The Ad Council intends for the spots, which so far have cost $700,000 to produce and distribute, to revive the feelings of unity and strength that immediately followed the Sept. 11 attacks.

"It has been nine months and people have begun to turn their attention to other things," said Peggy Conlon, Ad Council president-CEO. "The Fourth of July is a great time to focus the American people on their freedoms and stimulate a dialogue on what makes this country special."

The only entity listed in the ads as a sponsor is the Ad Council, which is trying to raise money from the ad industry to support the production and distribution, rather than relying on non-profit partners.

Phil Dusenberry, Omnicom's BBDO North America retired chairman, heads the Campaign for Freedom creative effort and once helped produce patriotic ads for Ronald Reagan's presidential campaigns. "Right after 9/11 there was a terrific upsurge in patriotism but it kind of waned as other things came into play like the economy. We wanted to kick-start those positive feelings about freedom all over again. It's a true blessing," he said.


Mr. Dusenberry said people in other places want to take Americans' freedom away and the campaign is an effort to show that freedom can't be taken for granted. "The objective is to get people to ratchet up their sense of freedom," he said adding that unlike most advertising that is intended to get people to do something, the main intent of this campaign is to get people to "feel proud."

Michael Sennott, a consultant at Interpublic, directs the strategic response for the Freedom Campaign. The Ad Council hopes the spots will air frequently and run for several years and already has commitments from a number of networks and cable companies to air the spots. It is also readying radio and at least two more flights of TV spots from WPP Group's Ogilvy & Mather and from Publicis Groupe's Fallon Worldwide.

While the spots were drawn up months ago to demonstrate American freedoms and weren't intended to be controversial, several could become so.

One spot from DeVito/Verdi pictures a minister finishing his service warning his congregation to be careful as they covertly leave a hidden basement meeting place.
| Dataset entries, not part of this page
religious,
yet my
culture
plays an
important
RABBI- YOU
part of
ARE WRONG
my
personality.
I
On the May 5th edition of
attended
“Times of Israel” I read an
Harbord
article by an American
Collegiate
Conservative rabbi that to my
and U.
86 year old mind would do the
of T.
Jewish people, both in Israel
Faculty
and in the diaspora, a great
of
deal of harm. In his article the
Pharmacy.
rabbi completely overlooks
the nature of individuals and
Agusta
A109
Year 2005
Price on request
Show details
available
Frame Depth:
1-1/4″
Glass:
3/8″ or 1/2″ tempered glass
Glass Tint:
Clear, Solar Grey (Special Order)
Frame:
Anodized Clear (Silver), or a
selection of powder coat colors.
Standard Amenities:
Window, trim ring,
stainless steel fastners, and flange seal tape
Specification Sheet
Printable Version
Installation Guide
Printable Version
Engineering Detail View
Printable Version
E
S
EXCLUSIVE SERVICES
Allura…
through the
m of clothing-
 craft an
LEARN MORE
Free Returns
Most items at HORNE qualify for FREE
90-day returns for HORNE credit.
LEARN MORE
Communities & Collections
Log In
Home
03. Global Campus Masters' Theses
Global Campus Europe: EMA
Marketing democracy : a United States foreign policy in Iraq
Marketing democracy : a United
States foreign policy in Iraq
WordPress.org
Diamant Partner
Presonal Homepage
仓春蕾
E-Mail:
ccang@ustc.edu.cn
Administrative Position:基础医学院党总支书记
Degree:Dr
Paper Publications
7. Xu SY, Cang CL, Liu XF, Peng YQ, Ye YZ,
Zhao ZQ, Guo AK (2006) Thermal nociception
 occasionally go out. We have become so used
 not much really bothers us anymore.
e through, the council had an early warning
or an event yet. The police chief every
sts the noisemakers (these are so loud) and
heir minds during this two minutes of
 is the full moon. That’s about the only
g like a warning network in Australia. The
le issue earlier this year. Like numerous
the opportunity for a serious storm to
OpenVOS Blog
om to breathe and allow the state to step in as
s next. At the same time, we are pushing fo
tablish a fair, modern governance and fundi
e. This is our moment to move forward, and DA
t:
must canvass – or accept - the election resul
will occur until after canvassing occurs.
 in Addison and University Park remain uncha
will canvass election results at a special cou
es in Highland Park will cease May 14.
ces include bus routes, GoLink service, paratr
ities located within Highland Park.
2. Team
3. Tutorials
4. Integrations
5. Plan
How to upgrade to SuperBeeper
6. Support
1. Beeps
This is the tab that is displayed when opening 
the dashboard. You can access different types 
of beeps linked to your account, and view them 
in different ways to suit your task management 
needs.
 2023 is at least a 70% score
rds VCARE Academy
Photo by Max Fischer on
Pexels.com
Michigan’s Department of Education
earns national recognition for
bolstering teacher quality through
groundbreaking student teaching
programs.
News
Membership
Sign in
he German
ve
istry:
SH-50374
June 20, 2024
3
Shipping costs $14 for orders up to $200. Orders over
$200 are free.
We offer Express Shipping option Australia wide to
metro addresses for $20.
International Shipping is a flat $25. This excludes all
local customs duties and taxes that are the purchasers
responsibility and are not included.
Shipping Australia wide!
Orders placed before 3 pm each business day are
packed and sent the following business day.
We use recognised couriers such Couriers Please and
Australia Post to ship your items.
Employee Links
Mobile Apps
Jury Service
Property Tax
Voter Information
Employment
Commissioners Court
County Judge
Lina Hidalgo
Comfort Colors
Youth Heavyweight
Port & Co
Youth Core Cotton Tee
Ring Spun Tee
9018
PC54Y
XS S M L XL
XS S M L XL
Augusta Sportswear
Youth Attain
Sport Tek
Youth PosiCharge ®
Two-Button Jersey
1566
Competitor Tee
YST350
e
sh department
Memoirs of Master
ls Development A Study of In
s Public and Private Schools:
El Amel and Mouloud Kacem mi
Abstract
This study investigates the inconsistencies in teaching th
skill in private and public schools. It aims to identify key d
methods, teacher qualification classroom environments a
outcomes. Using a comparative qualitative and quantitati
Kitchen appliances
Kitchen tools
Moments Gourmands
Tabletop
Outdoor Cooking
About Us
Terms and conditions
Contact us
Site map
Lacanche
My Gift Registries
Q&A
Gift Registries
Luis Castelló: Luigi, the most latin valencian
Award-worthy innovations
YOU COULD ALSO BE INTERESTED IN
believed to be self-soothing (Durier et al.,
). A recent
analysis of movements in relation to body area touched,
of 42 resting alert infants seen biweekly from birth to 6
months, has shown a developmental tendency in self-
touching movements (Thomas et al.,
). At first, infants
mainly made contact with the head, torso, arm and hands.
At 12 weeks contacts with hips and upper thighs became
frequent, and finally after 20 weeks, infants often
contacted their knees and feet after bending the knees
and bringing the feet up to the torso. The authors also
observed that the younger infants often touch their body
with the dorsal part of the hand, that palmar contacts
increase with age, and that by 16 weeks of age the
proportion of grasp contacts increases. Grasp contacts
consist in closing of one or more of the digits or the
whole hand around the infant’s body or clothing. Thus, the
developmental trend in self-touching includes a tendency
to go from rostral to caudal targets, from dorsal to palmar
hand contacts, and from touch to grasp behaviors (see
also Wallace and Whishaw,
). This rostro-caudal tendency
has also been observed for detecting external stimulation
It ends with "What if America wasn't America?" The ad is appearing, however, a month after FBI guidelines allowing agents to monitor religious meetings drew criticism, including charges from U.S. Rep. John Conyers, D-Mich., that they "threaten the private practice of religion and constitute a war on freedom, not a war on terror," a charge a top Justice Department official denied.

Another spot from DeVito/Verdi about a person in a library being targeted for looking for a banned book and one from DDB about a man being arrested for having a banned newspaper could also draw attention to the FBI guidelines.